ENTRIES SHOWN
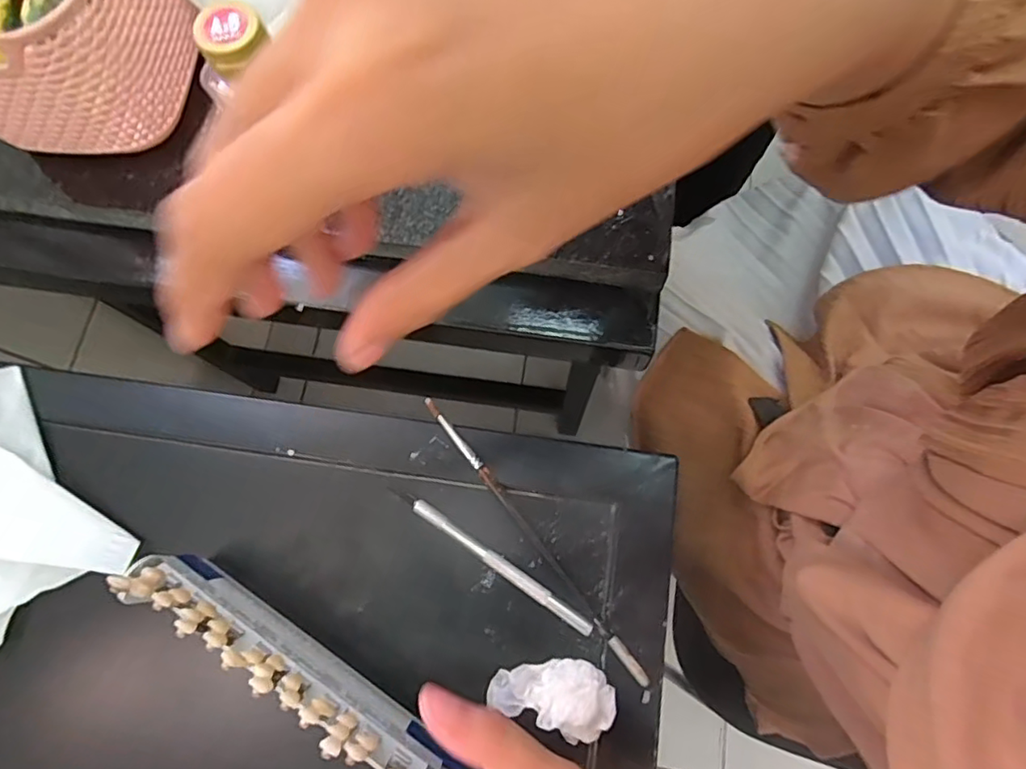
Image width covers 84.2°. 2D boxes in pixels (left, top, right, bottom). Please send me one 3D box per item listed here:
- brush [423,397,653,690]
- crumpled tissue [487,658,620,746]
[{"bbox_3d":[0.009,0.083,0.317,0.008,0.007,0.190,-37,76,-9],"label":"brush"},{"bbox_3d":[0.021,0.156,0.287,0.060,0.025,0.035,22,75,8],"label":"crumpled tissue"}]

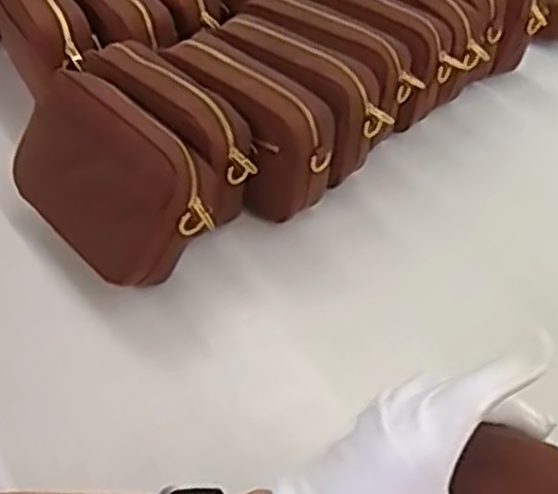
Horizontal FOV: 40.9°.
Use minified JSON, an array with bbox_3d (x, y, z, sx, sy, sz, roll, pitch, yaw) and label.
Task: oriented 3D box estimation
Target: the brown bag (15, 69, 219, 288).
[{"bbox_3d":[-0.145,-0.061,0.651,0.202,0.130,0.054,40,21,21],"label":"brown bag"}]

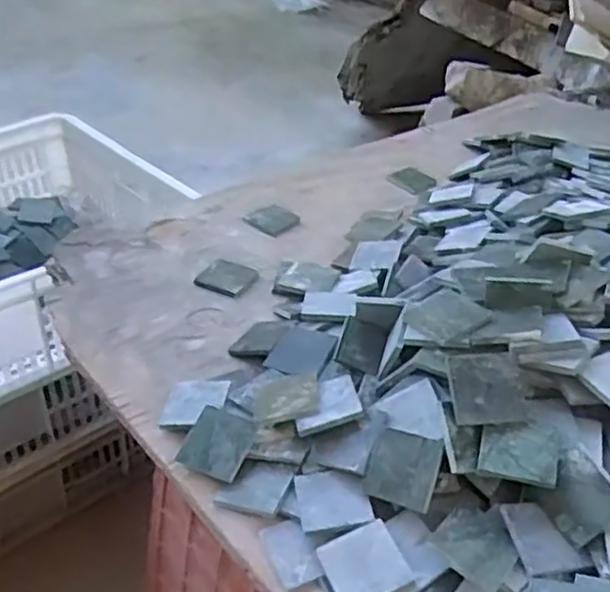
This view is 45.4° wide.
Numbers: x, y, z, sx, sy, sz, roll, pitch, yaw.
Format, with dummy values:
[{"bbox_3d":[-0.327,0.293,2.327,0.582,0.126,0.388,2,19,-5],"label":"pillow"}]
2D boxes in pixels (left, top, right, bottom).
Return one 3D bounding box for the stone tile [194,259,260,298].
[{"bbox_3d":[-0.080,-0.019,0.741,0.051,0.004,0.056,20,40,20],"label":"stone tile"}]

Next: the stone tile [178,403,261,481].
[{"bbox_3d":[-0.065,0.109,0.541,0.047,0.005,0.052,19,52,15],"label":"stone tile"}]

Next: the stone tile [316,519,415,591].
[{"bbox_3d":[0.038,0.173,0.468,0.048,0.004,0.048,-23,45,-11],"label":"stone tile"}]

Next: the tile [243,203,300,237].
[{"bbox_3d":[-0.037,-0.089,0.826,0.046,0.008,0.050,28,43,28],"label":"tile"}]

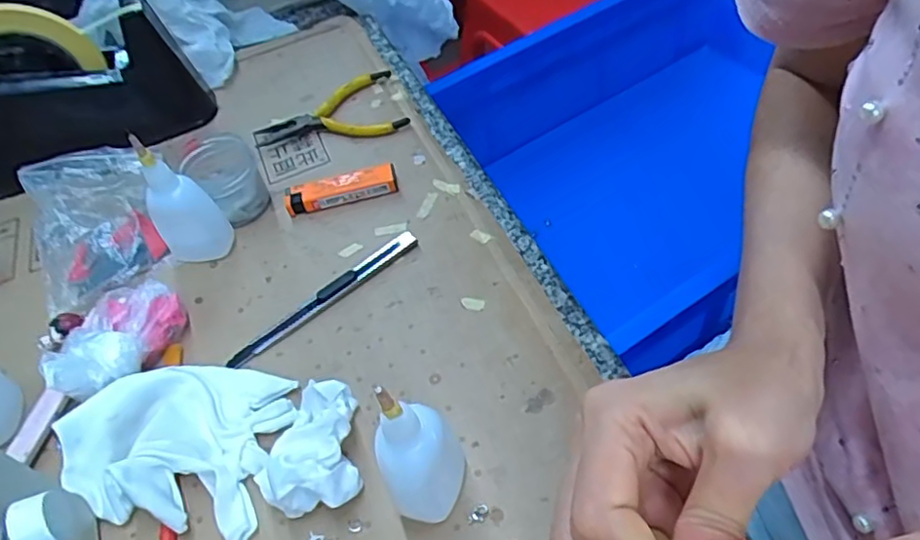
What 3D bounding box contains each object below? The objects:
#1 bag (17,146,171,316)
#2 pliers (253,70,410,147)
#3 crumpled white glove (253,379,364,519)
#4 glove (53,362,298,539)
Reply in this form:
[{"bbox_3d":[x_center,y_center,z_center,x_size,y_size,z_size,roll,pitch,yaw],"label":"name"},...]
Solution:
[{"bbox_3d":[-0.268,-0.037,0.461,0.081,0.025,0.139,-23,51,-16],"label":"bag"},{"bbox_3d":[-0.109,-0.128,0.515,0.121,0.013,0.079,-11,49,-5],"label":"pliers"},{"bbox_3d":[-0.078,0.088,0.324,0.047,0.033,0.067,-12,50,-1],"label":"crumpled white glove"},{"bbox_3d":[-0.156,0.087,0.343,0.117,0.018,0.092,7,50,10],"label":"glove"}]

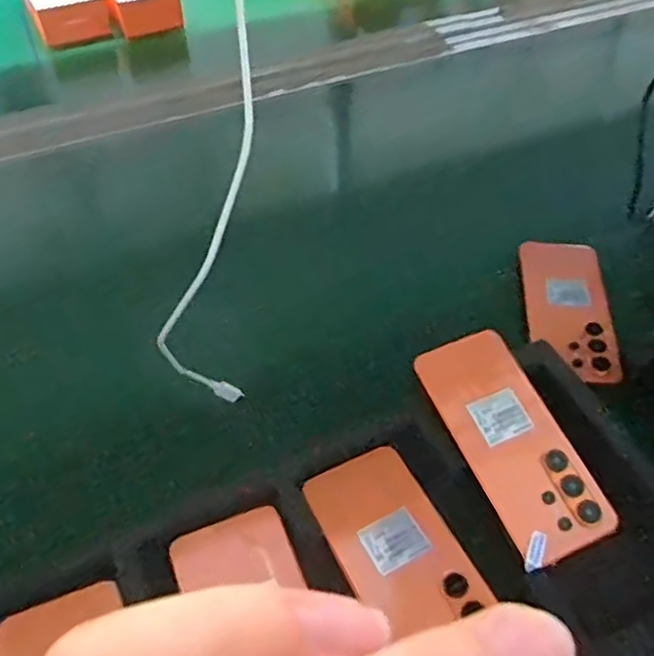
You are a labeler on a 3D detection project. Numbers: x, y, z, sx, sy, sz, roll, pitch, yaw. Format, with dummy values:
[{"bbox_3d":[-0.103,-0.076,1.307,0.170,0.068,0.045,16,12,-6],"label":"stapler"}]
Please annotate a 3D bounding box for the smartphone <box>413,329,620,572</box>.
[{"bbox_3d":[0.135,0.081,0.495,0.075,0.008,0.168,-20,63,-12],"label":"smartphone"}]

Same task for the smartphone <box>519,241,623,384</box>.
[{"bbox_3d":[0.227,-0.021,0.644,0.076,0.015,0.161,5,50,4],"label":"smartphone"}]

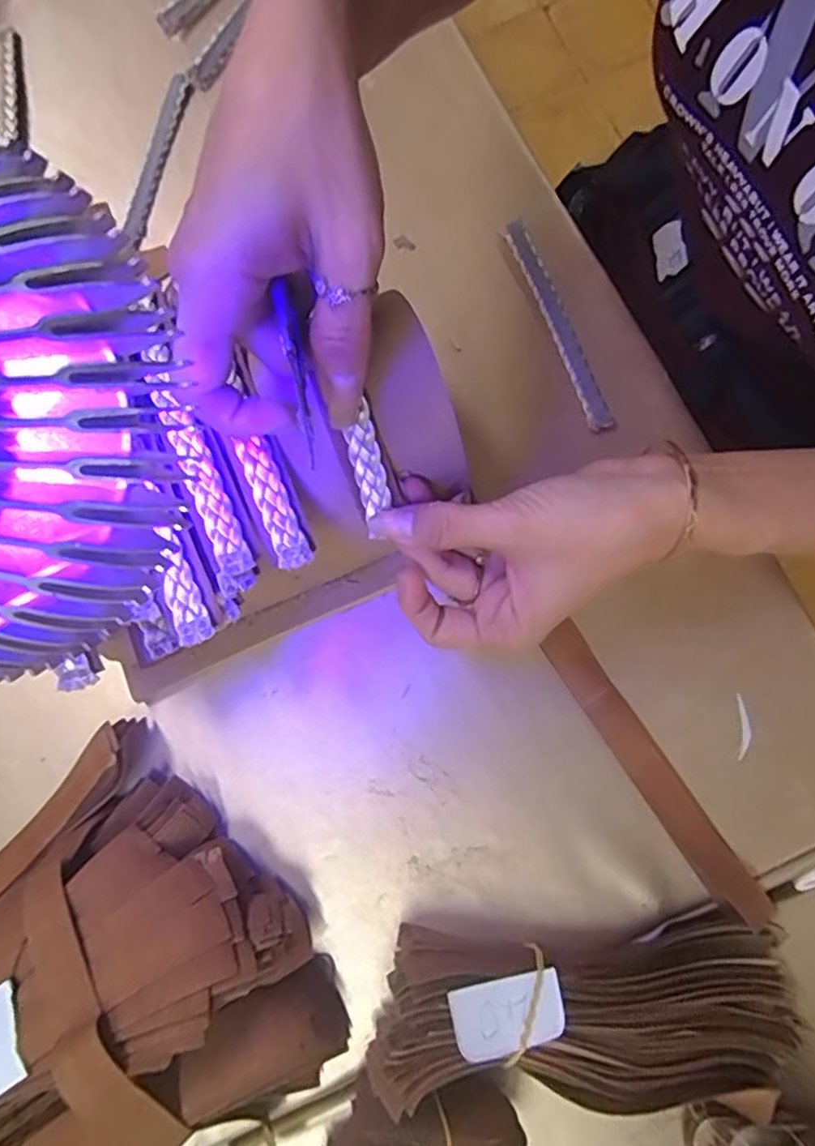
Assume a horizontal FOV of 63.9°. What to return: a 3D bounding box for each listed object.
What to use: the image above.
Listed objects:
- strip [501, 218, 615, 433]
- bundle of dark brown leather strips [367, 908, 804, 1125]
[{"bbox_3d":[0.089,-0.147,0.384,0.015,0.005,0.142,-20,78,-3],"label":"strip"},{"bbox_3d":[0.078,0.196,0.292,0.183,0.048,0.064,-2,78,1],"label":"bundle of dark brown leather strips"}]

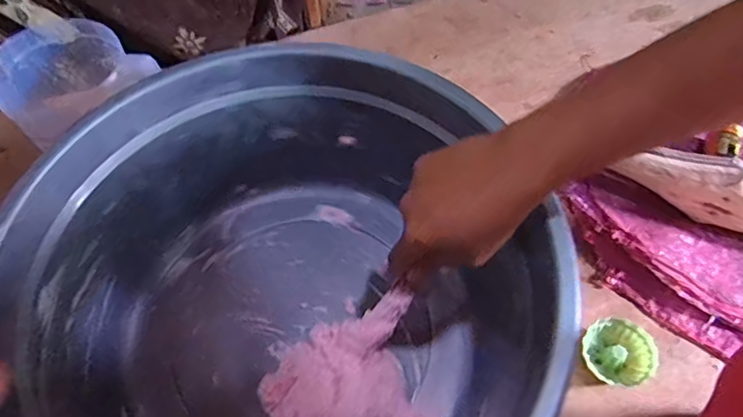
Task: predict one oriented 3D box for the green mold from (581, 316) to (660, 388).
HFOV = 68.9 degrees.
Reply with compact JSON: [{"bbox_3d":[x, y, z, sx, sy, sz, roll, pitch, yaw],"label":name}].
[{"bbox_3d":[0.225,0.133,0.495,0.060,0.022,0.058,-2,60,3],"label":"green mold"}]

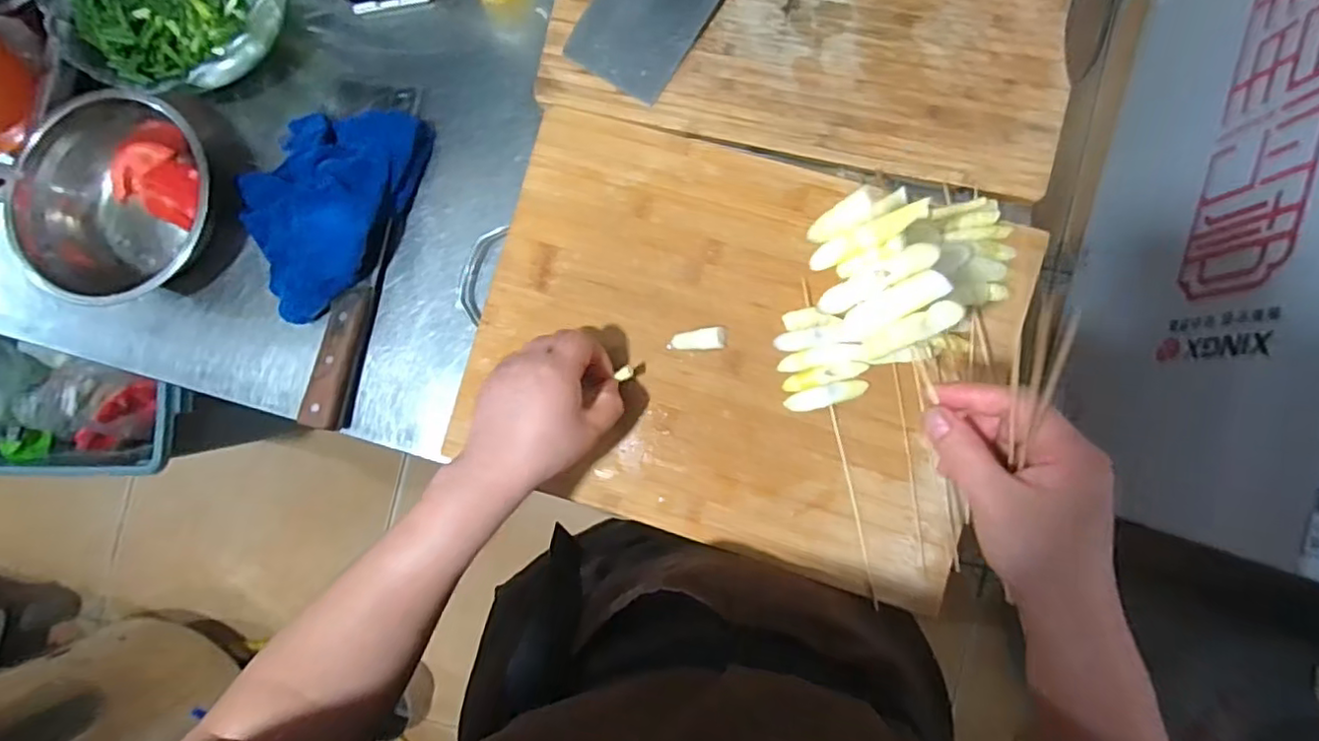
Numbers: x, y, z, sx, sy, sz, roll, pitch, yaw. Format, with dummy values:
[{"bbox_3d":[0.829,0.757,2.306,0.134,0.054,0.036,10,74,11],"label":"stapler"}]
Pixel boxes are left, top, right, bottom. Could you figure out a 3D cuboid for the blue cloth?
[{"bbox_3d":[-0.281,-0.137,0.512,0.130,0.042,0.187,22,90,5],"label":"blue cloth"}]

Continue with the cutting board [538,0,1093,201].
[{"bbox_3d":[0.121,-0.308,0.474,0.389,0.013,0.283,14,90,5],"label":"cutting board"}]

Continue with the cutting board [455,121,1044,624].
[{"bbox_3d":[0.055,-0.017,0.473,0.385,0.012,0.286,17,90,5],"label":"cutting board"}]

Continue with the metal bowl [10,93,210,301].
[{"bbox_3d":[-0.432,-0.140,0.508,0.153,0.059,0.156,0,89,5],"label":"metal bowl"}]

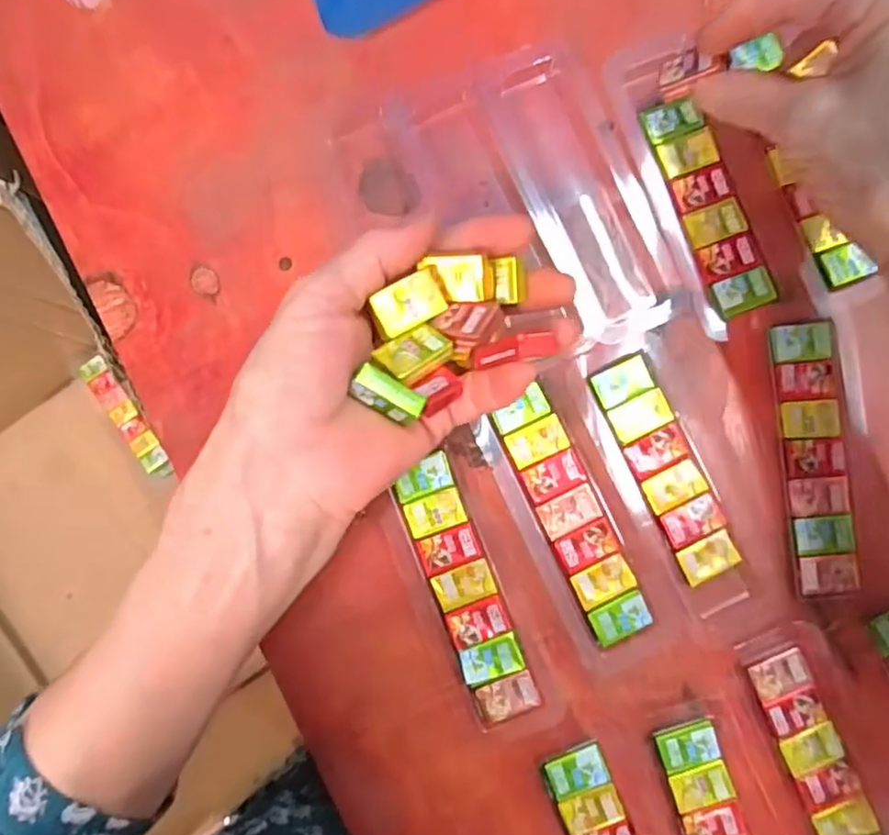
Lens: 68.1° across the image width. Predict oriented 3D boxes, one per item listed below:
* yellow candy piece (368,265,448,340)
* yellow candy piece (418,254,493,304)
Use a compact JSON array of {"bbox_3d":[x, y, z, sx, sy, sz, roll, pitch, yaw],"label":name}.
[{"bbox_3d":[-0.012,-0.040,0.234,0.029,0.005,0.015,-37,107,-13],"label":"yellow candy piece"},{"bbox_3d":[0.005,-0.050,0.237,0.024,0.006,0.017,0,88,2],"label":"yellow candy piece"}]

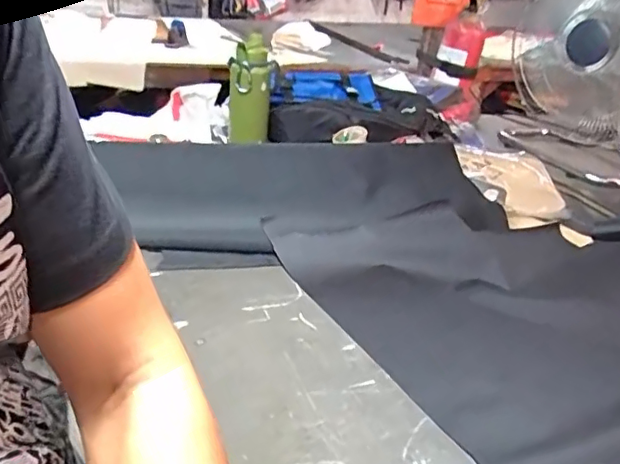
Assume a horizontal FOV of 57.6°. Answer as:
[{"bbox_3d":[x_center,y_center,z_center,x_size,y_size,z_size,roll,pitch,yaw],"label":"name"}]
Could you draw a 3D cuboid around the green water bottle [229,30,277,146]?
[{"bbox_3d":[-0.136,-0.318,1.293,0.101,0.225,0.094,3,25,-6],"label":"green water bottle"}]

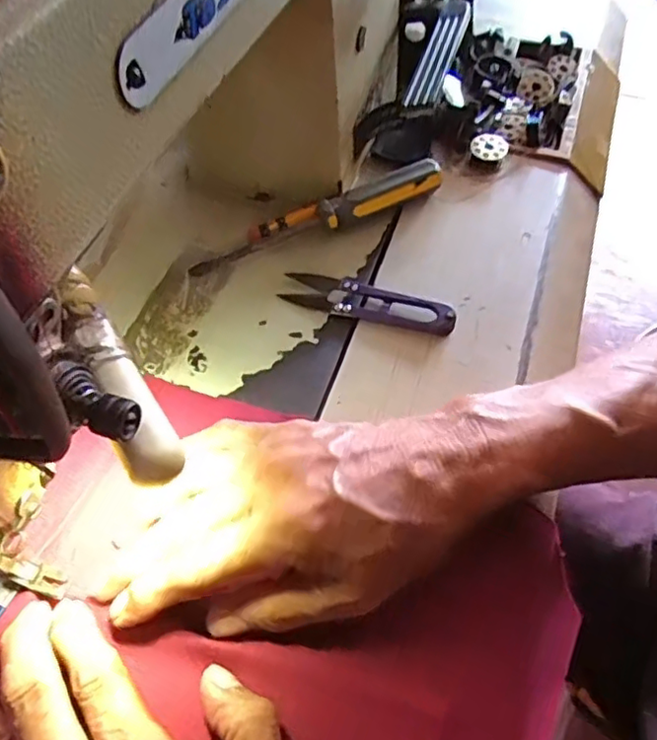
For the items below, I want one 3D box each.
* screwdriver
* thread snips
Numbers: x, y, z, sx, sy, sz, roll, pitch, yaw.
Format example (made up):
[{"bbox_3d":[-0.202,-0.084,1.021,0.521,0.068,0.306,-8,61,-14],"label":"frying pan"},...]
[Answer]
[{"bbox_3d":[-0.006,-0.095,0.384,0.163,0.019,0.027,-18,59,-10],"label":"screwdriver"},{"bbox_3d":[0.023,-0.041,0.357,0.098,0.010,0.027,15,59,10],"label":"thread snips"}]

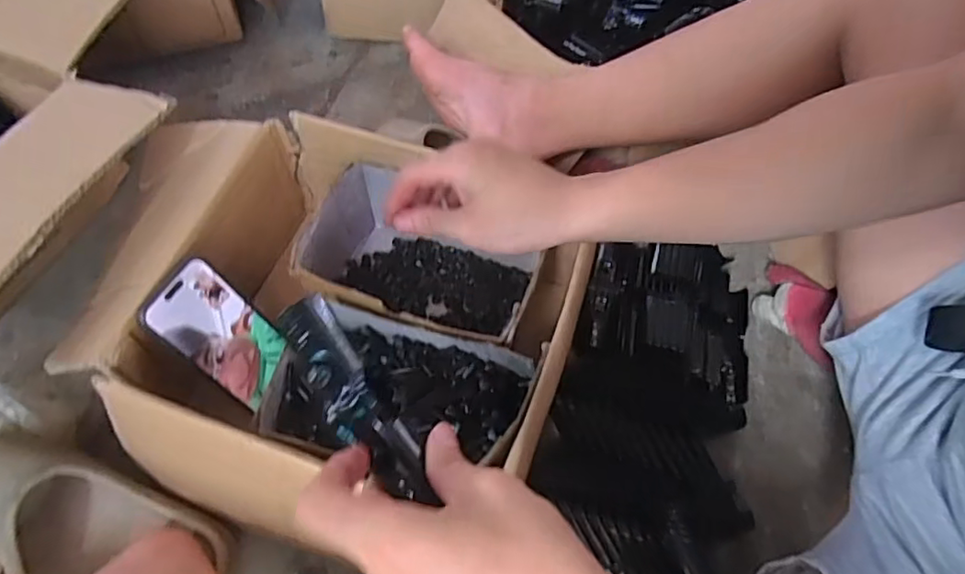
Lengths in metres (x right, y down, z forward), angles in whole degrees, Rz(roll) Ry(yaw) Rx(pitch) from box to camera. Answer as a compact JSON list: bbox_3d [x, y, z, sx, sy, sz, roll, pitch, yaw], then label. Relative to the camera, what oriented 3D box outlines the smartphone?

WHAT THIS TASK INVOLVES
Look above for the line with "This view is 45.4° wide." and the line with "#2 pliers (253,70,410,147)". Output those two and everything between them exactly, pictures excluded.

FINAL ANSWER
This view is 45.4° wide.
Numbers: x, y, z, sx, sy, sz, roll, pitch, yaw.
Format, with dummy values:
[{"bbox_3d":[-0.327,0.293,2.327,0.582,0.126,0.388,2,19,-5],"label":"pillow"}]
2D boxes in pixels (left, top, right, bottom).
Return one 3D bounding box for the stone tile [194,259,260,298].
[{"bbox_3d":[-0.080,-0.019,0.741,0.051,0.004,0.056,20,40,20],"label":"stone tile"}]

Next: the stone tile [178,403,261,481].
[{"bbox_3d":[-0.065,0.109,0.541,0.047,0.005,0.052,19,52,15],"label":"stone tile"}]

Next: the stone tile [316,519,415,591].
[{"bbox_3d":[0.038,0.173,0.468,0.048,0.004,0.048,-23,45,-11],"label":"stone tile"}]

Next: the tile [243,203,300,237].
[{"bbox_3d":[-0.037,-0.089,0.826,0.046,0.008,0.050,28,43,28],"label":"tile"}]

What 3D bounding box contains each object below? The objects:
#1 bag (17,146,171,316)
#2 pliers (253,70,410,147)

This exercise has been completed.